## Written task A
Please edit the Kristallnacht post from "In many ways, the" to "action’s brutal nature.", putting "misleading" in place of "euphemistic".
## Written task B
Pick up the Kristallnacht anniversary post after its last sentence and write what follows.

## Text segment
------------------------
Kristallnacht Anniversary, Kindertransport Resources.

November 10, 2009 · Leave a Comment

Scenes likes this one 71 years ago prompted the creation of the Kindertransport.

Tonight marks 71 years since the two-day Nazi pogrom later known as Kristallnacht, or The Night of Broken Glass.

In many ways, the term is a euphemistic preview of the sanitary language the Nazis adopted while carrying out the genocide of the Jews.

In all, the Nazis had close to 20 words for murder, all of which attempted to mask the action’s brutal nature.

In the case of Kristallnacht, while it is true that the glass of shops, synagogues and homes were indeed shattered, the officially sanctioned damage perpetrated across Germany did far worse damage to Jewish people’s lives.

After weathering a storm of international condemnation, Hitler decided to fine the Jews for having their property destroyed.

Although at the Evian conference in June 1938 the Dominican Republic was the only country to open to large-scale Jewish immigration-this was due in large part to Dominican dictator Rafael Trujillo wanting to lighten his population-the British government did respond after Kristallnacht.
------------------------
## Collected material
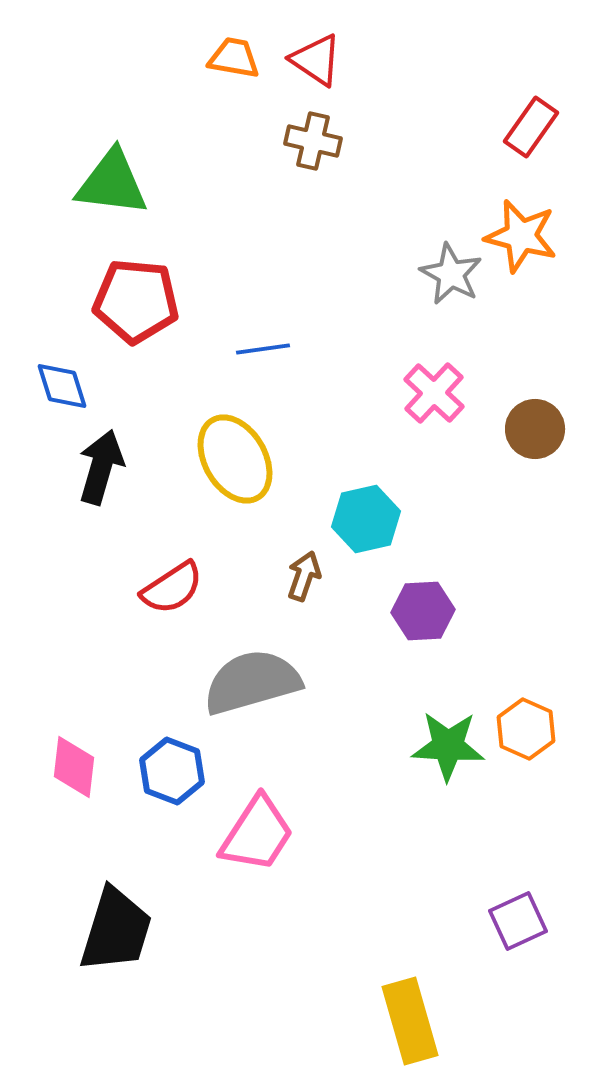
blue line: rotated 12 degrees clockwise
------------------------
## Task result A
In many ways, the term is a misleading preview of the sanitary language the Nazis adopted while carrying out the genocide of the Jews.

In all, the Nazis had close to 20 words for murder, all of which attempted to mask the action’s brutal nature.

## Task result B
The response eventually was called the Kindertransport, or child transport.  Under this program, about 10,000 Jewish children from Germany, Austria, Poland and the former Czechoslovakia between the ages of 4 to 17 were allowed to enter England.

My father and uncle were two of them.

The Kindertransport has been the subject of a number of books, films and even a play.

I Came Alone is a collection of first-person recollections edited by the indefatigable Bertha Leverton.  Leverton, who just moved to Israel in July at the age of 86 to be nearer her 10 grand children and 16 great-granchildren, was also the driving force behind the Kindertransport reunions that have taken place during the past two decades.

Kindertransport by Diane Samuels is a play that talks about the haunting impact children’s being separated from their parents had on all parties.  Tom Piper, a friend from when I lived in Oxford, England in 1979, did the stage design for one of the play’s original productions in England.

The Children of Willesden Lane, by Mona Golabeck.  This book is told by the daughter of a Kindertransport survivor who recounts her mother’s experience.  Golabeck is an accomplished pianist who at times does a performance piece based on the book.

My Knees Were Jumping, by Melissa Hacker.  This film by the daughter of Academy Award-nominated costume designer Ruth Morley tells the story of her mother’s escape from Germany.

Into the Arms of Strangers, by Deborah Oppenheimer. Oppenheimer was the producer of this Academy Award-winning film and The George Lopez Show.  The film takes the viewer through various Kinder’s experiences before, during and after the program.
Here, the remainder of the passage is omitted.